It’s About Values, But Values Don’t Always Win: Why I’m Bearish on Web 3.0

— This post is part of the Blockchain’s Trillion Dollar Futures series —

Web 3.0 (also known as “the decentralized web” or simply the emerging space of decentralized networks and applications) is the crypto category that everyone should be watching in the next few years. Thousands of founders, funds and media outlets make daily claims that cash and store-of-value were just the beginning, and that just like the unsuspecting earthlings of 1995, we’re about to witness the emergence of massive, world-changing applications powered by blockchains.

It’s too early to make outlandish predictions, but it doesn’t prevent many people from making them and defending them religiously. What I’ll try to do in this post is boil the situation down to a list of observations and key questions that I’m asking myself when thinking about the future of web 3.0.

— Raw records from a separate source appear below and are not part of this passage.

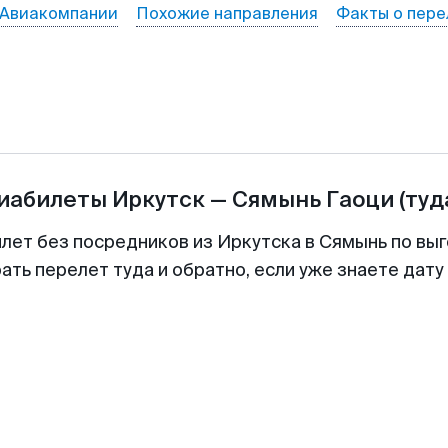
Авиакомпании
Похожие направления
Факты о пере
виабилеты
Иркутск
—
Сямынь Гаоци
(туд
илет без посредников из Иркутска в Сямынь по выг
ть перелет туда и обратно, если уже знаете дат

Let’s start with some observations:

  • Blockchains are not unique enablers for any app. Unique enabler is what smartphones were for Uber. Technically, 100% of the apps that could be built with blockchain could also be built with any commercially available database
  • However, blockchains differ from regular apps by providing “unbreakable guarantees”: they are permissionless, censorship-resistant and out of the control of any single entity. They predefine roles and rules for all participants
  • Those guarantees appeal to some people because they imply openness, competition, true ownership, technocracy, freedom and free market
  • Those guarantees come at a cost for users who use blockchain products. We live in a world where many people can’t do simple foreign exchange math. As of 2018, using the decentralized web requires understanding technical concepts such as private keys, using a new set of software tools and managing an inventory of different utility tokens to consume different services. Users also have to accept the finality of disasters such as loss of private keys, and the fact that often there is no customer support phone number to call when the worst happens
  • Those guarantees also come at a cost for founders, compared to traditional tech businesses. Founders who take a radical decentralized route can’t use the world’s most advanced cloud infrastructure (AWS, for example). They can’t charge dollars for their services. They put sky high barriers in front of potential users (from obtaining utility tokens to installing special software). They sacrifice governance and the ability to iterate and change their product over time, which is a fact of life in tech startups. They have to think about liquidity and choose one blockchain to live exclusively on, because blockchains aren’t interoperable yet

The internet is where it is today because it made life convenient for users and founders. But the success of the decentralized web doesn’t seem to be about convenience as much as it’s about values. I think about web 3.0 as a version of the internet that trades convenience for better values.